A named object will never be null, but a named object may be empty of any contents if there is no data or value to be associated with the object, such as for a potentially absent property of an object.
For the rest of this document, unless otherwise specified, any reference to a 'stored name' refers to a Named object.
To simplify the definition of the various metadata classes, there are multiple superinterfaces which define common attributes across different metadata classes.
-
WithName
- represents an object which has a stored name. -
OwnedByClass
- represents an object which has a stored name referencing the class to which this object belongs to. For example, fields and methods reference their owning class. -
WithSecurity
- represents an object which has a security specification (see later sections for details). -
WithType
- represents an object which has a stored name for its type descriptor, and a possibly-empty stored name for its generics signature (see later sections for details).

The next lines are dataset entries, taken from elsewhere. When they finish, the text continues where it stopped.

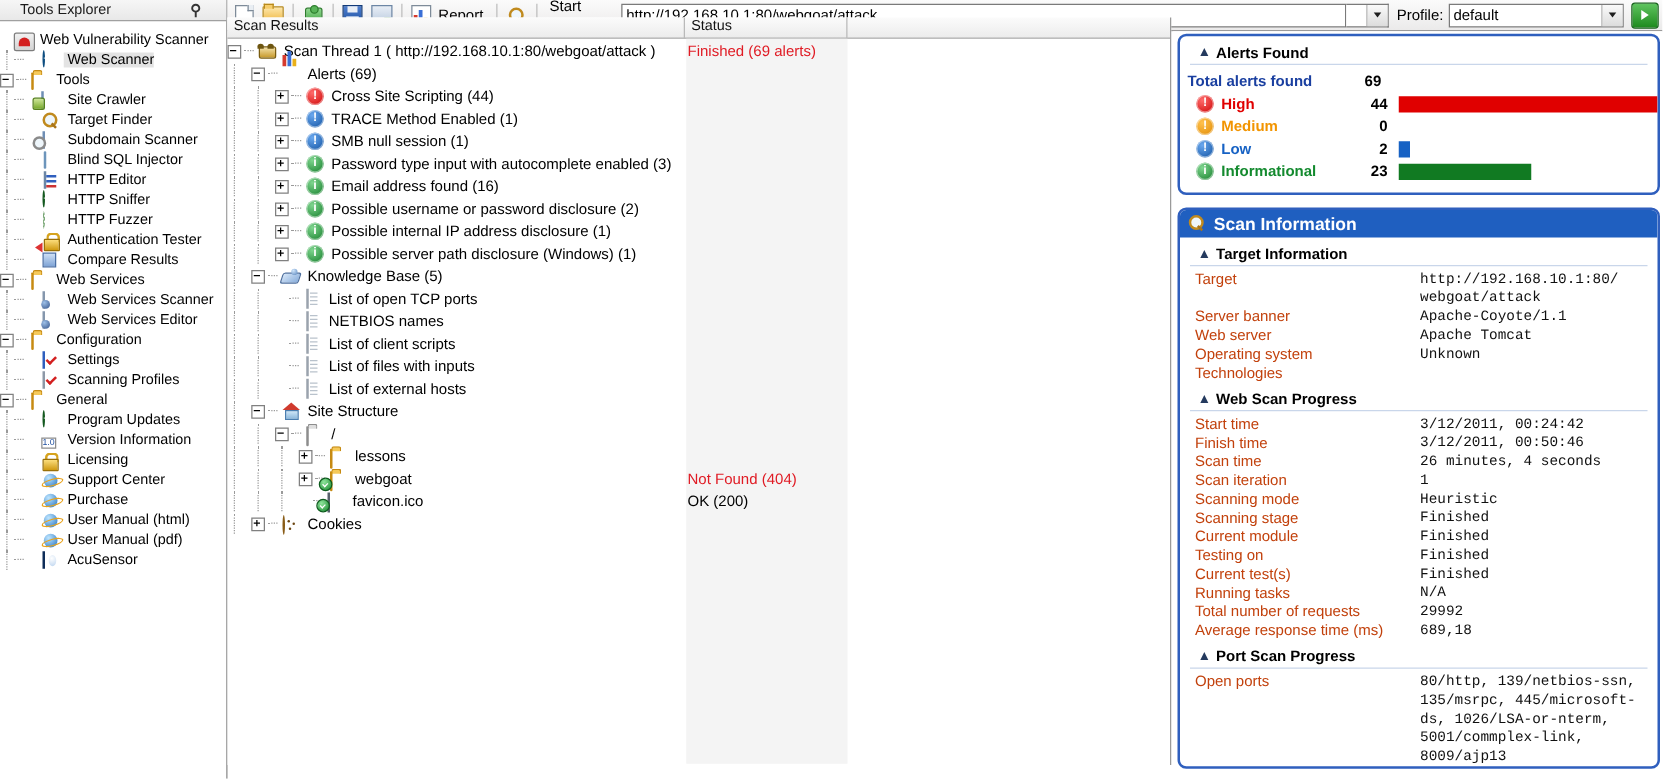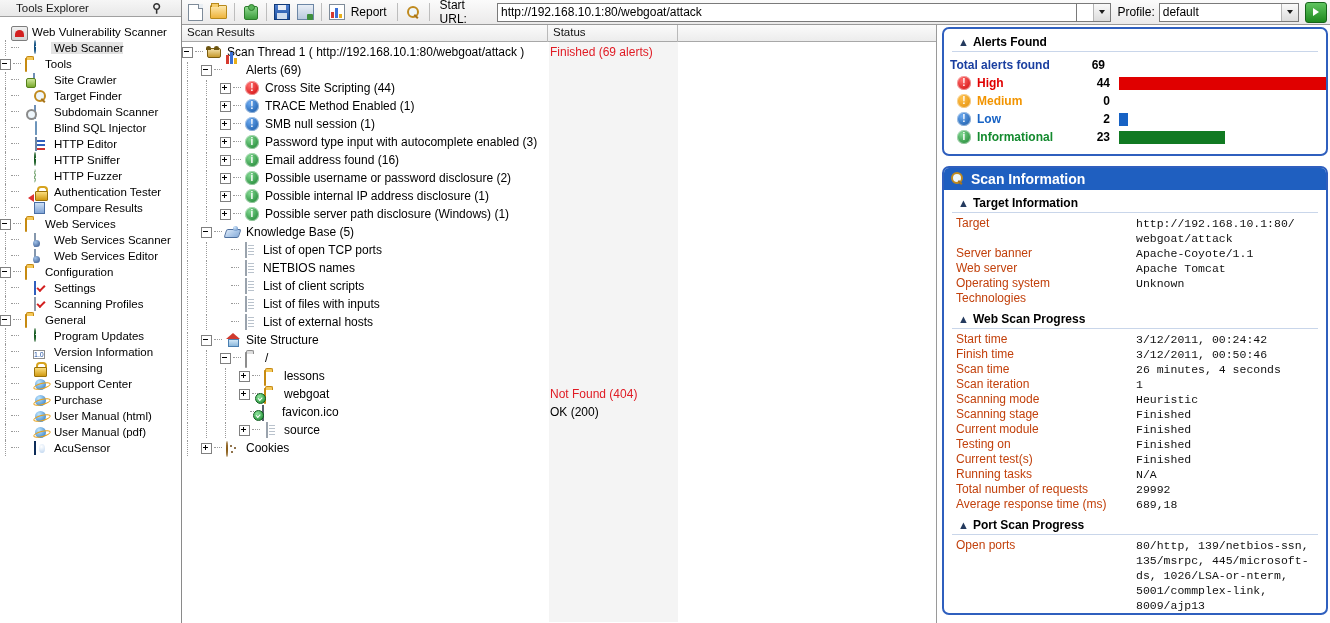--- a/index.html
+++ b/index.html
@@ -84,21 +84,21 @@
     border-left:1px solid #b5b5b5;
     display:flex;align-items:center;justify-content:center;
   }
   .combo .carrow i{
     display:block;width:0;height:0;border-left:3.5px solid transparent;border-right:3.5px solid transparent;
     border-top:4px solid #1d1d1d;font-style:normal;
   }
 
   
   #results{
-    position:absolute;left:182px;top:25px;width:755px;height:598px;
+    position:absolute;left:182px;top:14px;width:755px;height:598px;
     background:#ffffff;border-right:1px solid #9a9a9a;box-sizing:border-box;
   }
   #res-head{
     display:flex;height:17px;
     background:linear-gradient(to bottom,#fbfbfb,#ececec);
     border-bottom:1px solid #a8a8a8;box-sizing:border-box;
   }
   .res-col{
     font-size:11.5px;color:#111;padding:1px 0 0 5px;
     border-right:1px solid #b9b9b9;box-sizing:border-box;height:17px;
@@ -766,29 +766,20 @@
             <span class="vline" style="width:19px"></span>
             <span class="vline" style="width:19px"></span>
             <span class="spacer" style="width:11px"></span>
             <span class="dots"></span>
             <span class="ic"><span class="swatch" style="position:relative"><span class="ok-badge"></span></span></span>
             <span class="rlbl">favicon.ico</span>
             <span class="rstatus blk">OK (200)</span>
           </div>
           <div class="rnode">
             <span class="vline" style="width:19px"></span>
-            <span class="vline" style="width:19px"></span>
-            <span class="vline" style="width:19px"></span>
-            <span class="expander plus"></span>
-            <span class="dots"></span>
-            <span class="ic"><span class="doc"></span></span>
-            <span class="rlbl">source</span>
-          </div>
-          <div class="rnode">
-            <span class="vline" style="width:19px"></span>
             <span class="expander plus"></span>
             <span class="dots"></span>
             <span class="ic"><span class="cookie"></span></span>
             <span class="rlbl">Cookies</span>
           </div>
         </div>
     </div>
   </div>
 
   <div id="right">

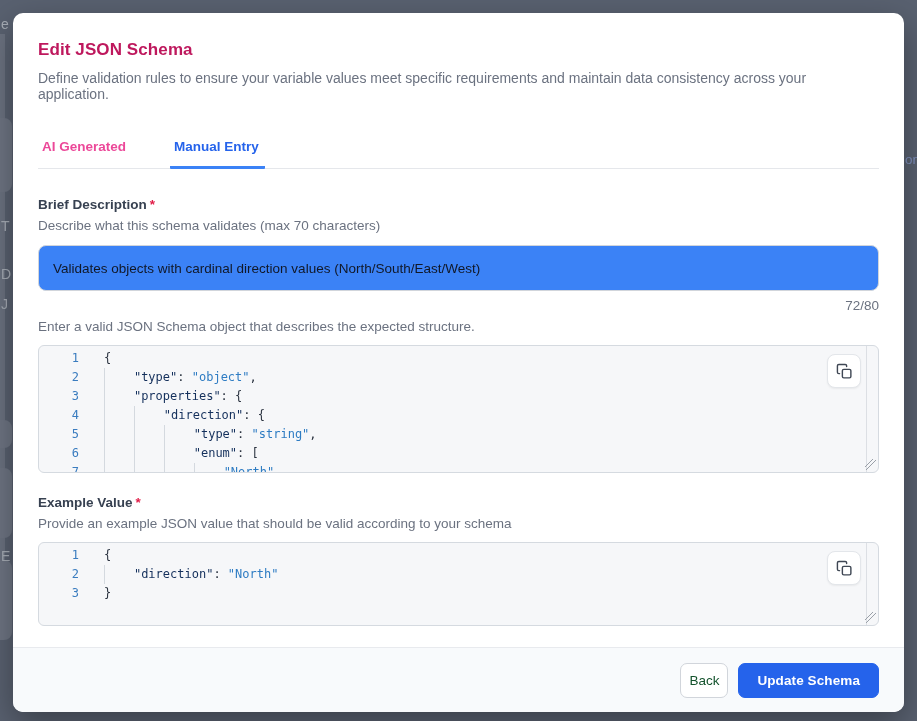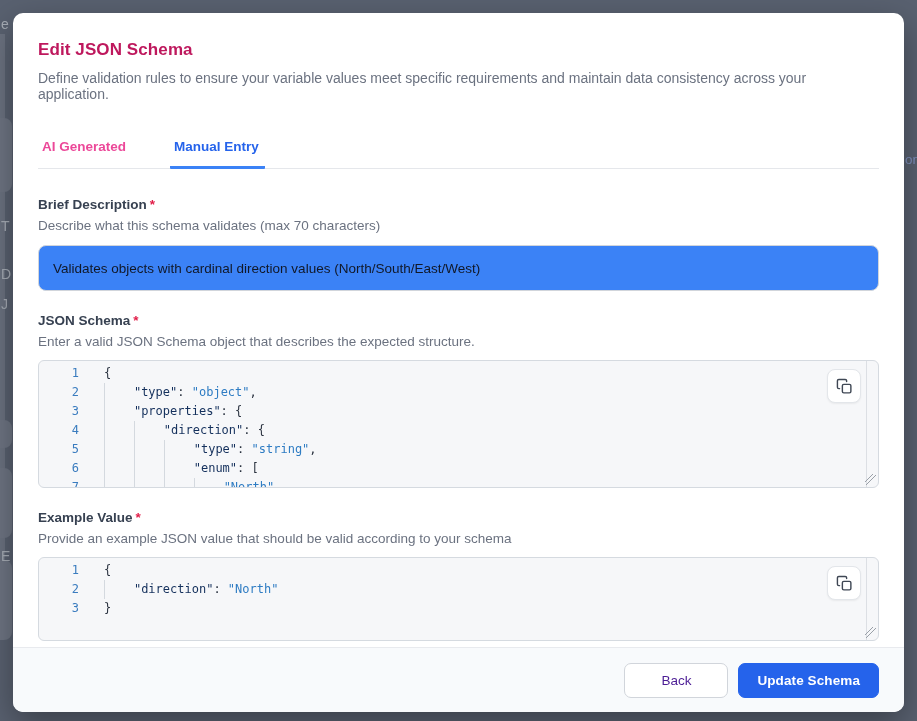--- a/index.html
+++ b/index.html
@@ -52,21 +52,21 @@
               border:1px solid #e3e6ea; border-radius:8px; box-shadow:0 1px 2px rgba(0,0,0,.06);
               display:flex; align-items:center; justify-content:center; cursor:pointer; }
   .copy-btn svg { display:block; }
   .resize-grip { position:absolute; right:2px; bottom:2px; width:11px; height:11px; cursor:nwse-resize;
                  background:
                    linear-gradient(135deg, transparent 0 5px, #9aa0a8 5px 6px, transparent 6px 8px, #9aa0a8 8px 9px, transparent 9px) ; }
 
   .modal-footer { flex:0 0 65px; background:#f8fafc; border-top:1px solid #e8eaee;
                   display:flex; align-items:center; justify-content:flex-end; gap:10px; padding:0 25px; }
   .btn { height:35px; border-radius:7px; font-size:13.5px; cursor:pointer; font-family:"Liberation Sans",sans-serif; }
-  .btn-back { background:#ffffff; border:1px solid #d1d5db; color:#4c1d95; font-weight:500; padding:0 36px; }
+  .btn-back { background:#ffffff; border:1px solid #d1d5db; color:#14532d; font-weight:500; padding:0 8px; }
   .btn-primary { background:#2563eb; border:1px solid #2563eb; color:#ffffff; font-weight:700; padding:0 18px; letter-spacing:.1px; }
 </style>
 </head>
 <body>
 
 <div class="backdrop">
   <div class="bd-strip"></div>
   <div class="bd-panel" style="top:118px;height:74px;"></div>
   <div class="bd-panel" style="top:420px;height:28px;"></div>
   <div class="bd-panel" style="top:468px;height:70px;"></div>
@@ -90,25 +90,23 @@
           <div class="tab">AI Generated</div>
           <div class="tab active">Manual Entry</div>
         </div>
 
       
       <div class="field-label">
         <span>Brief Description</span><span class="req">*</span>
       </div>
       <div class="helper">Describe what this schema validates (max 70 characters)</div>
       <input class="text-input" type="text" value="Validates objects with cardinal direction values (North/South/East/West)" style="">
+      <div class="char-count">72/80</div>
 
       
-      <div class="field-label" style="margin-top:22px;">
-        <span>JSON Schema</span><span class="req">*</span>
-      </div>
       <div class="helper">Enter a valid JSON Schema object that describes the expected structure.</div>
       <div class="code-editor tall">
         <div class="code-inner">
             <div class="code-row"><div class="gutter">1</div><div class="code-cell"><span class="tok-pun">{</span></div></div>
             <div class="code-row"><div class="gutter">2</div><div class="code-cell"><span class="ind">    </span><span class="tok-key">"type"</span><span class="tok-pun">:</span><span class="tok-pun"> </span><span class="tok-str">"object"</span><span class="tok-pun">,</span></div></div>
             <div class="code-row"><div class="gutter">3</div><div class="code-cell"><span class="ind">    </span><span class="tok-key">"properties"</span><span class="tok-pun">:</span><span class="tok-pun"> {</span></div></div>
             <div class="code-row"><div class="gutter">4</div><div class="code-cell"><span class="ind">    </span><span class="ind">    </span><span class="tok-key">"direction"</span><span class="tok-pun">:</span><span class="tok-pun"> {</span></div></div>
             <div class="code-row"><div class="gutter">5</div><div class="code-cell"><span class="ind">    </span><span class="ind">    </span><span class="ind">    </span><span class="tok-key">"type"</span><span class="tok-pun">:</span><span class="tok-pun"> </span><span class="tok-str">"string"</span><span class="tok-pun">,</span></div></div>
             <div class="code-row"><div class="gutter">6</div><div class="code-cell"><span class="ind">    </span><span class="ind">    </span><span class="ind">    </span><span class="tok-key">"enum"</span><span class="tok-pun">:</span><span class="tok-pun"> [</span></div></div>
             <div class="code-row"><div class="gutter">7</div><div class="code-cell"><span class="ind">    </span><span class="ind">    </span><span class="ind">    </span><span class="ind">    </span><span class="tok-str">"North"</span><span class="tok-pun">,</span></div></div>

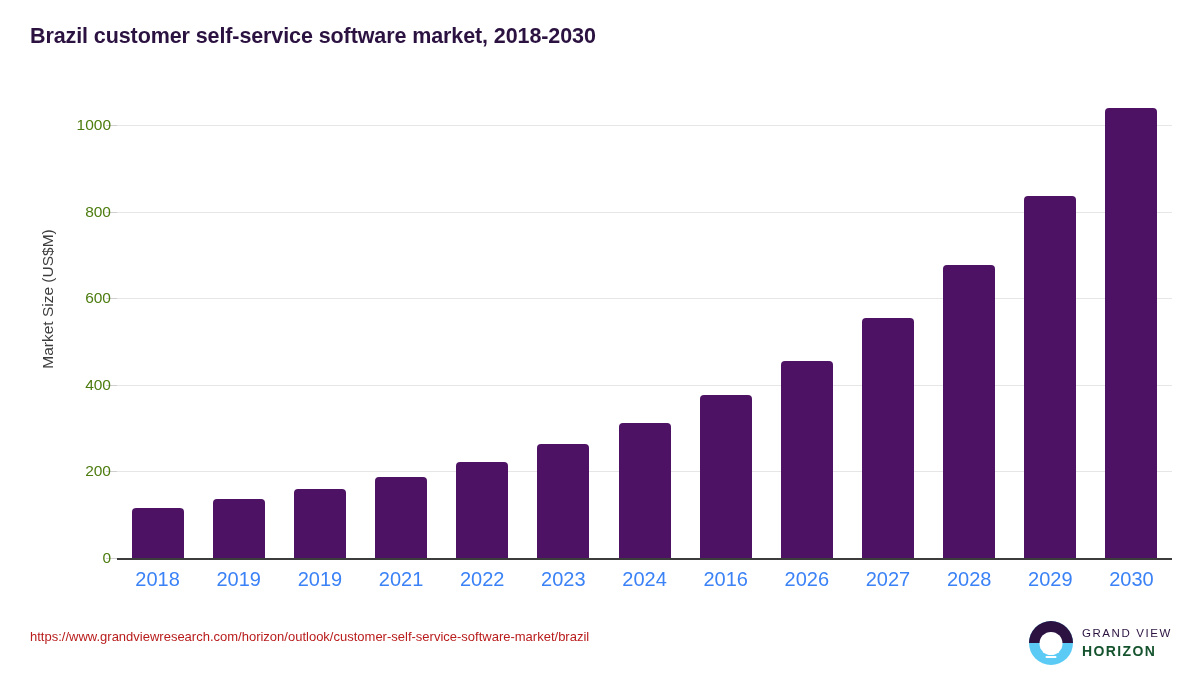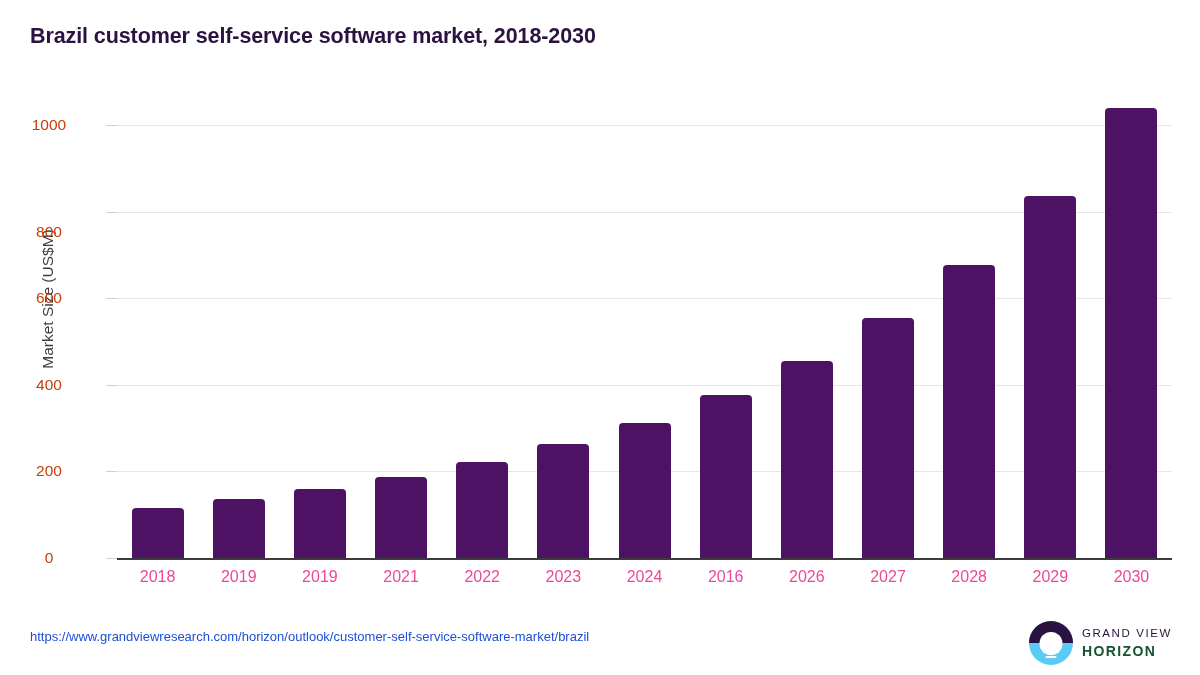--- a/index.html
+++ b/index.html
@@ -75,25 +75,25 @@
     position: absolute;
     left: 117px;
     width: 1055px;
     height: 1.6px;
     background: #3c3c3c;
     top: 558px;
   }
 
   .ytick-label {
     position: absolute;
-    right: 1116px;
+    right: 1089px;
     width: 70px;
-    text-align: center;
+    text-align: right;
     font-size: 15.5px;
-    color: #c2410c;
+    color: #4d7c0f;
     transform: translateY(-50%);
     white-space: nowrap;
   }
   .ytick-dash {
     position: absolute;
     left: 106px;
     width: 11px;
     height: 1px;
     background: #cfcfcf;
   }
@@ -133,32 +133,32 @@
   }
   .xlabel-slot {
     flex: 1 1 0;
     position: relative;
   }
   .xlabel-slot span {
     position: absolute;
     top: 568px;
     left: 50%;
     transform: translateX(-50%);
-    font-size: 16px;
-    color: #ec4899;
+    font-size: 20px;
+    color: #3b82f6;
     white-space: nowrap;
   }
 
   
   .source-url {
     position: absolute;
     left: 30px;
     top: 629px;
     font-size: 13px;
-    color: #1d4ed8;
+    color: #b91c1c;
     white-space: nowrap;
   }
 
   .logo {
     position: absolute;
     right: 28px;
     top: 620px;
     height: 46px;
     display: flex;
     align-items: center;
@@ -242,21 +242,21 @@
     <div id="yticks">
         <div class="ytick-dash" style="top: 558px;"></div>
         <div class="ytick-label" style="top: 558px;">0</div>
         <div class="ytick-dash" style="top: 471.458px;"></div>
         <div class="ytick-label" style="top: 471.458px;">200</div>
         <div class="ytick-dash" style="top: 384.916px;"></div>
         <div class="ytick-label" style="top: 384.916px;">400</div>
         <div class="ytick-dash" style="top: 298.374px;"></div>
         <div class="ytick-label" style="top: 298.374px;">600</div>
         <div class="ytick-dash" style="top: 211.832px;"></div>
-        <div class="ytick-label" style="top: 211.832px; margin-top: 20px;">800</div>
+        <div class="ytick-label" style="top: 211.832px;">800</div>
         <div class="ytick-dash" style="top: 125.29px;"></div>
         <div class="ytick-label" style="top: 125.29px;">1000</div>
       </div>
 
     <div class="axis-baseline"></div>
 
     <div class="bars" id="bars">
         <div class="bar-slot">
           <div class="bar" title="2018: 115" style="height: 49.7617px; background: rgb(77, 18, 99);"></div>
         </div>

A metadata class may inherit from the WithSecurity
superinterface, which defines those objects to hold a security specification. A security specification is an integer bitfield where each bit has a special meaning depending on what the object is. Each bit is called an access flag, and a enumeration of known access flags can be found in the AccessFlag
enum. (See JVMS Table 4.1-B for outer classes, Table 4.5-A for fields, Table 4.6-A for methods, and Table 4.7.6-A for inner classes)
Examples of what the bits may mean include the access modifiers (public
, protected
, private
), being a compiler-generated object (synthetic), being a class member instead of an instance member (static
), and others. Note that multiple access flags may share the same bit, but the flag that actually applies depends on the context and on the actual type of the object holding that security specification.
Metadata objects which inherit from the WithType
superinterface hold an always-present descriptor (JVMS §4.3), and a possibly-empty signature (JVMS §4.7.9.1). The generics signature is present if the metadata object as defined in the class file contains generics references, such as a method containing generic type parameters or a field containing a type which has generics. However, there is no guarantee that the signature is present, or that it corresponds neatly with the descriptor.
The source metadata (represented by the SourceMetadata
class) contains the specification version for the metadata, the Minecraft version the metadata was created for, and a set of class metadata.